**Task statement:**
Please restate every record below word for word and skip the pictures.

**Exercise material:**
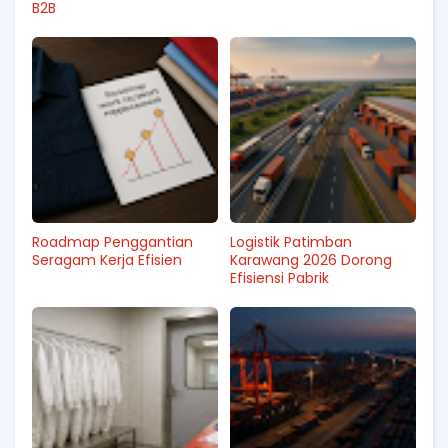
B2B
Roadmap Penggantian
Logistik Patimban
Seragam Kerja Efisien
Karawang 2026 Dorong
Efisiensi Pabrik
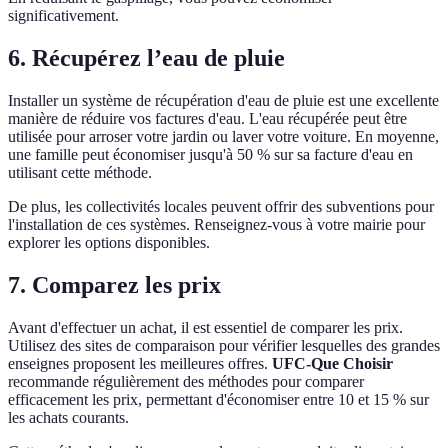
significativement.
6. Récupérez l’eau de pluie
Installer un système de récupération d'eau de pluie est une excellente
manière de réduire vos factures d'eau. L'eau récupérée peut être
utilisée pour arroser votre jardin ou laver votre voiture. En moyenne,
une famille peut économiser jusqu'à 50 % sur sa facture d'eau en
utilisant cette méthode.
De plus, les collectivités locales peuvent offrir des subventions pour
l'installation de ces systèmes. Renseignez-vous à votre mairie pour
explorer les options disponibles.
7. Comparez les prix
Avant d'effectuer un achat, il est essentiel de comparer les prix.
Utilisez des sites de comparaison pour vérifier lesquelles des grandes
enseignes proposent les meilleures offres.
UFC-Que Choisir
recommande régulièrement des méthodes pour comparer
efficacement les prix, permettant d'économiser entre 10 et 15 % sur
les achats courants.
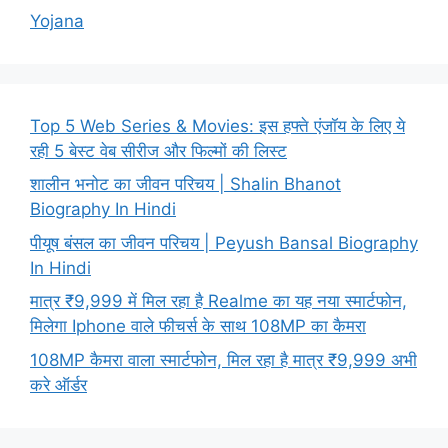
Yojana
Top 5 Web Series & Movies: इस हफ्ते एंजॉय के लिए ये
रही 5 बेस्ट वेब सीरीज और फिल्मों की लिस्ट
शालीन भनोट का जीवन परिचय | Shalin Bhanot
Biography In Hindi
पीयूष बंसल का जीवन परिचय | Peyush Bansal Biography
In Hindi
मात्र ₹9,999 में मिल रहा है Realme का यह नया स्मार्टफोन,
मिलेगा Iphone वाले फीचर्स के साथ 108MP का कैमरा
108MP कैमरा वाला स्मार्टफोन, मिल रहा है मात्र ₹9,999 अभी
करे ऑर्डर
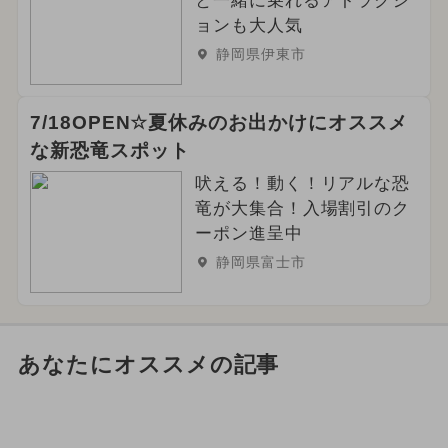
と一緒に乗れるアトラクシ
ョンも大人気
静岡県伊東市
7/18OPEN☆夏休みのお出かけにオススメ
な新恐竜スポット
吠える！動く！リアルな恐
竜が大集合！入場割引のク
ーポン進呈中
静岡県富士市
あなたにオススメの記事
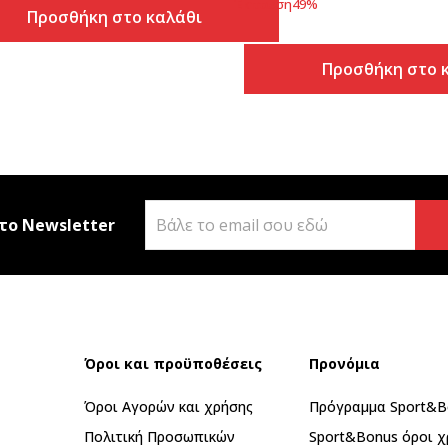
Έκπτωση
49
%
Προσθήκη στο καλάθι
Προσθήκη στο 
το Newsletter
Όροι και προϋποθέσεις
Προνόμια
Όροι Αγορών και χρήσης
Πρόγραμμα Sport&B
Πολιτική Προσωπικών
Sport&Bonus όροι χ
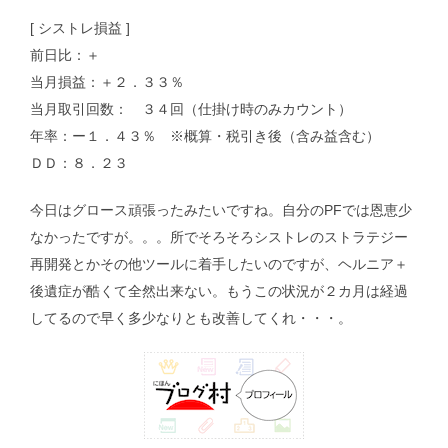
[ シストレ損益 ]
前日比：＋
当月損益：＋２．３３％
当月取引回数： ３４回（仕掛け時のみカウント）
年率：ー１．４３％ ※概算・税引き後（含み益含む）
ＤＤ：８．２３
今日はグロース頑張ったみたいですね。自分のPFでは恩恵少
なかったですが。。。所でそろそろシストレのストラテジー
再開発とかその他ツールに着手したいのですが、ヘルニア＋
後遺症が酷くて全然出来ない。もうこの状況が２カ月は経過
してるので早く多少なりとも改善してくれ・・・。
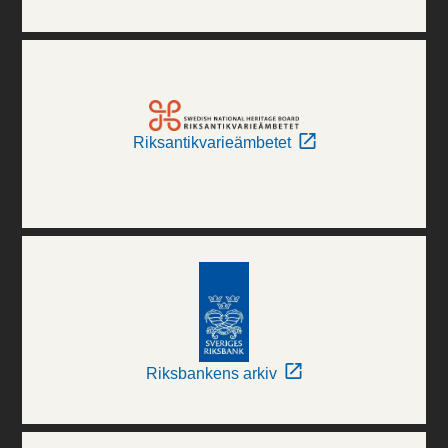
Riksantikvarieämbetet
Riksbankens arkiv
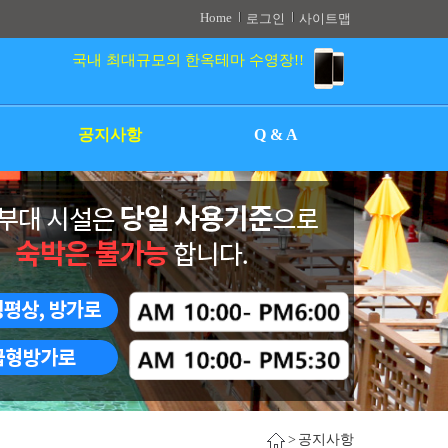
Home
로그인
사이트맵
국내 최대규모의 한옥테마 수영장!!
공지사항
Q & A
>
공지사항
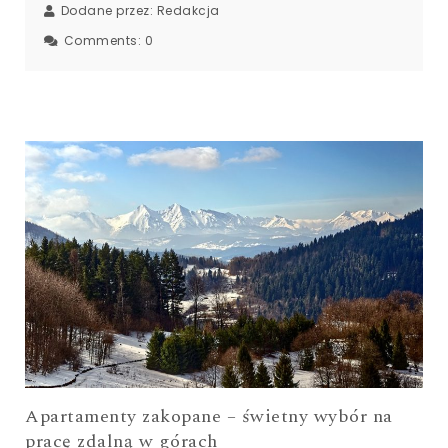
Dodane przez:
Redakcja
Comments:
0
Apartamenty zakopane – świetny wybór na
pracę zdalną w górach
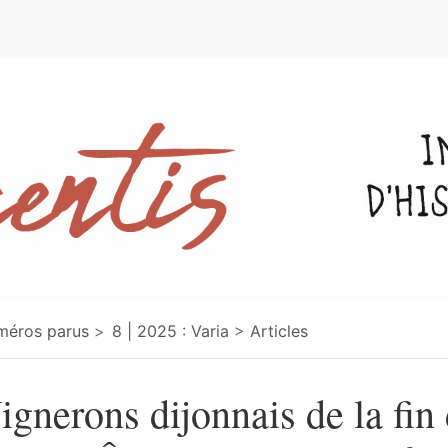
e
méros parus
8 | 2025 : Varia
Articles
ignerons dijonnais de la fin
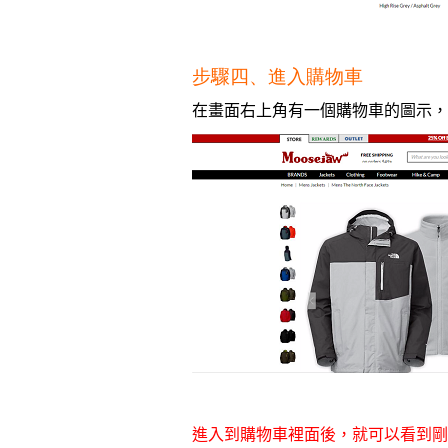
步驟四、進入購物車
在畫面右上角有一個購物車的圖示，
進入到購物車裡面後，就可以看到剛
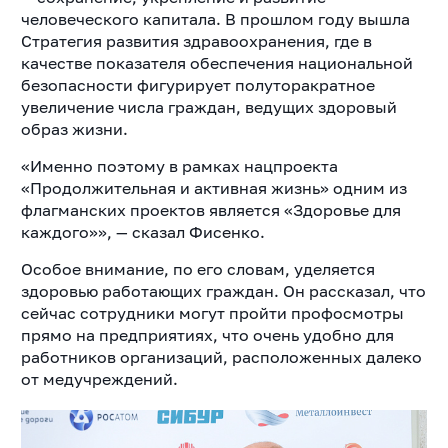
человеческого капитала. В прошлом году вышла
Стратегия развития здравоохранения, где в
качестве показателя обеспечения национальной
безопасности фигурирует полуторакратное
увеличение числа граждан, ведущих здоровый
образ жизни.
«Именно поэтому в рамках нацпроекта
«Продолжительная и активная жизнь» одним из
флагманских проектов является «Здоровье для
каждого»», — сказал Фисенко.
Особое внимание, по его словам, уделяется
здоровью работающих граждан. Он рассказал, что
сейчас сотрудники могут пройти профосмотры
прямо на предприятиях, что очень удобно для
работников организаций, расположенных далеко
от медучреждений.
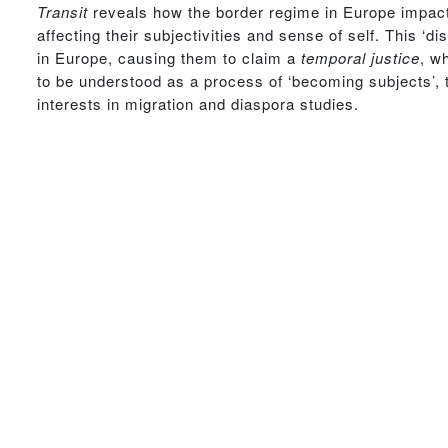
Transit
reveals how the border regime in Europe impacts
affecting their subjectivities and sense of self. This 
in Europe, causing them to claim a
temporal justice
, w
to be understood as a process of ‘becoming subjects’, t
interests in migration and diaspora studies.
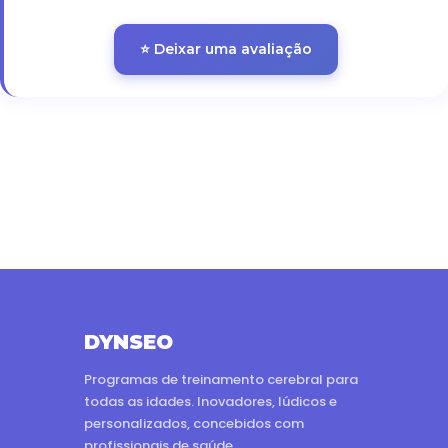
⭐ Deixar uma avaliação
DYNSEO
Programas de treinamento cerebral para
todas as idades. Inovadores, lúdicos e
personalizados, concebidos com
profissionais de saúde.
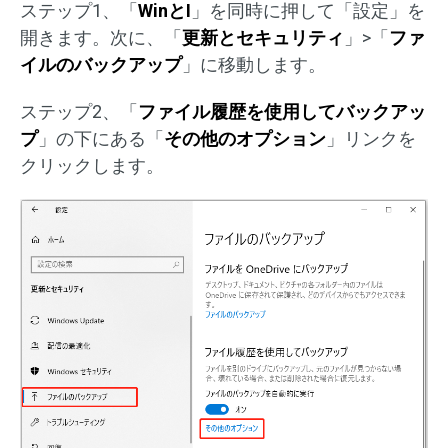
ステップ1、「
WinとI
」を同時に押して「設定」を
開きます。次に、「
更新とセキュリティ
」>「
ファ
イルのバックアップ
」に移動します。
ステップ2、「
ファイル履歴を使用してバックアッ
プ
」の下にある「
その他のオプション
」リンクを
クリックします。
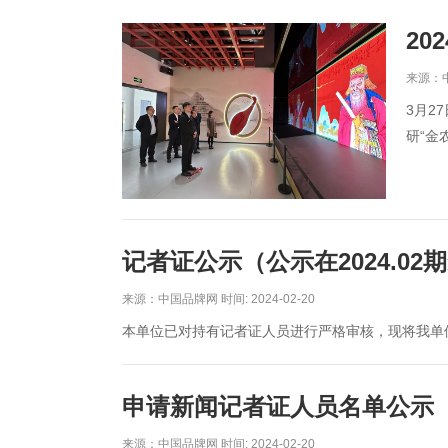
2
来源：中国
3月2
研“金
记者证公示（公示在2024.02
来源：中国品牌网 时间: 2024-02-20
本单位已对持有记者证人员进行严格审核，现将我单
申请新闻记者证人员名单公示
来源：中国品牌网 时间: 2024-02-20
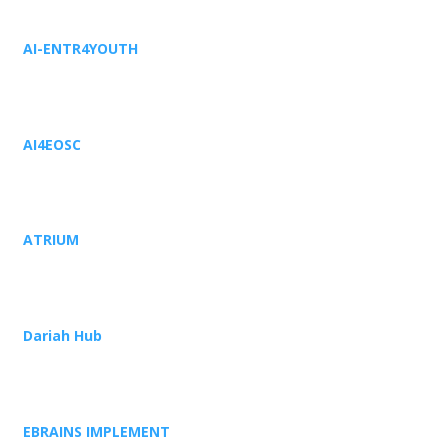
AI-ENTR4YOUTH
AI4EOSC
ATRIUM
Dariah Hub
EBRAINS IMPLEMENT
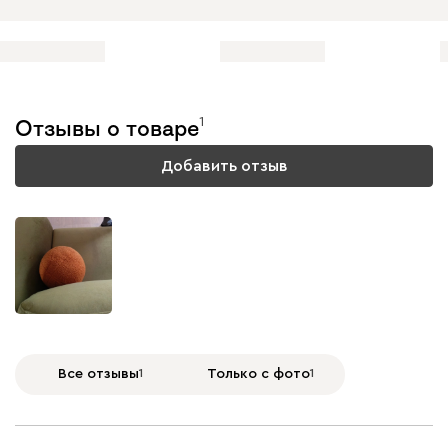
Букле
3890
1
Отзывы о товаре
Добавить отзыв
Вайт
Латте
Терра
Альтеа
3890
Бежевый
Графит
Молочный
Серый
Все отзывы
1
Только с фото
1
Атмосфера
3890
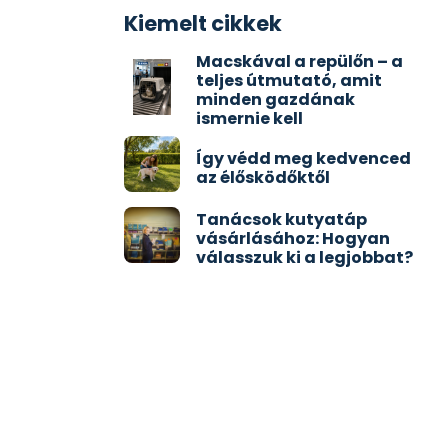
Kiemelt cikkek
Macskával a repülőn – a
teljes útmutató, amit
minden gazdának
ismernie kell
Így védd meg kedvenced
az élősködőktől
Tanácsok kutyatáp
vásárlásához: Hogyan
válasszuk ki a legjobbat?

**Answer space:**
B2B
Roadmap Penggantian
Logistik Patimban
Seragam Kerja Efisien
Karawang 2026 Dorong
Efisiensi Pabrik
significativement.
6. Récupérez l’eau de pluie
Installer un système de récupération d'eau de pluie est une excellente
manière de réduire vos factures d'eau. L'eau récupérée peut être
utilisée pour arroser votre jardin ou laver votre voiture. En moyenne,
une famille peut économiser jusqu'à 50 % sur sa facture d'eau en
utilisant cette méthode.
De plus, les collectivités locales peuvent offrir des subventions pour
l'installation de ces systèmes. Renseignez-vous à votre mairie pour
explorer les options disponibles.
7. Comparez les prix
Avant d'effectuer un achat, il est essentiel de comparer les prix.
Utilisez des sites de comparaison pour vérifier lesquelles des grandes
enseignes proposent les meilleures offres.
UFC-Que Choisir
recommande régulièrement des méthodes pour comparer
efficacement les prix, permettant d'économiser entre 10 et 15 % sur
les achats courants.
Yojana
Top 5 Web Series & Movies: इस हफ्ते एंजॉय के लिए ये
रही 5 बेस्ट वेब सीरीज और फिल्मों की लिस्ट
शालीन भनोट का जीवन परिचय | Shalin Bhanot
Biography In Hindi
पीयूष बंसल का जीवन परिचय | Peyush Bansal Biography
In Hindi
मात्र ₹9,999 में मिल रहा है Realme का यह नया स्मार्टफोन,
मिलेगा Iphone वाले फीचर्स के साथ 108MP का कैमरा
108MP कैमरा वाला स्मार्टफोन, मिल रहा है मात्र ₹9,999 अभी
करे ऑर्डर
と一緒に乗れるアトラクシ
ョンも大人気
静岡県伊東市
7/18OPEN☆夏休みのお出かけにオススメ
な新恐竜スポット
吠える！動く！リアルな恐
竜が大集合！入場割引のク
ーポン進呈中
静岡県富士市
あなたにオススメの記事
Έκπτωση
49
%
Προσθήκη στο καλάθι
Προσθήκη στο 
το Newsletter
Όροι και προϋποθέσεις
Προνόμια
Όροι Αγορών και χρήσης
Πρόγραμμα Sport&B
Πολιτική Προσωπικών
Sport&Bonus όροι χ
[ シストレ損益 ]
前日比：＋
当月損益：＋２．３３％
当月取引回数： ３４回（仕掛け時のみカウント）
年率：ー１．４３％ ※概算・税引き後（含み益含む）
ＤＤ：８．２３
今日はグロース頑張ったみたいですね。自分のPFでは恩恵少
なかったですが。。。所でそろそろシストレのストラテジー
再開発とかその他ツールに着手したいのですが、ヘルニア＋
後遺症が酷くて全然出来ない。もうこの状況が２カ月は経過
してるので早く多少なりとも改善してくれ・・・。
Riksantikvarieämbetet
Riksbankens arkiv
Home
로그인
사이트맵
국내 최대규모의 한옥테마 수영장!!
공지사항
Q & A
>
공지사항
Dodane przez:
Redakcja
Comments:
0
Apartamenty zakopane – świetny wybór na
pracę zdalną w górach
e
méros parus
8 | 2025 : Varia
Articles
ignerons dijonnais de la fin
步驟四、進入購物車
在畫面右上角有一個購物車的圖示，
進入到購物車裡面後，就可以看到剛
человеческого капитала. В прошлом году вышла
Стратегия развития здравоохранения, где в
качестве показателя обеспечения национальной
безопасности фигурирует полуторакратное
увеличение числа граждан, ведущих здоровый
образ жизни.
«Именно поэтому в рамках нацпроекта
«Продолжительная и активная жизнь» одним из
флагманских проектов является «Здоровье для
каждого»», — сказал Фисенко.
Особое внимание, по его словам, уделяется
здоровью работающих граждан. Он рассказал, что
сейчас сотрудники могут пройти профосмотры
прямо на предприятиях, что очень удобно для
работников организаций, расположенных далеко
от медучреждений.
Transit
reveals how the border regime in Europe impacts
affecting their subjectivities and sense of self. This 
in Europe, causing them to claim a
temporal justice
, w
to be understood as a process of ‘becoming subjects’, t
interests in migration and diaspora studies.
⭐ Deixar uma avaliação
DYNSEO
Programas de treinamento cerebral para
todas as idades. Inovadores, lúdicos e
personalizados, concebidos com
profissionais de saúde.
ステップ1、「
WinとI
」を同時に押して「設定」を
開きます。次に、「
更新とセキュリティ
」>「
ファ
イルのバックアップ
」に移動します。
ステップ2、「
ファイル履歴を使用してバックアッ
プ
」の下にある「
その他のオプション
」リンクを
クリックします。
2
来源：中国
3月2
研“金
记者证公示（公示在2024.02
来源：中国品牌网 时间: 2024-02-20
本单位已对持有记者证人员进行严格审核，现将我单
申请新闻记者证人员名单公示
来源：中国品牌网 时间: 2024-02-20
AI-ENTR4YOUTH
AI4EOSC
ATRIUM
Dariah Hub
EBRAINS IMPLEMENT
Букле
3890
1
Отзывы о товаре
Добавить отзыв
Вайт
Латте
Терра
Альтеа
3890
Бежевый
Графит
Молочный
Серый
Все отзывы
1
Только с фото
1
Атмосфера
3890
Kiemelt cikkek
Macskával a repülőn – a
teljes útmutató, amit
minden gazdának
ismernie kell
Így védd meg kedvenced
az élősködőktől
Tanácsok kutyatáp
vásárlásához: Hogyan
válasszuk ki a legjobbat?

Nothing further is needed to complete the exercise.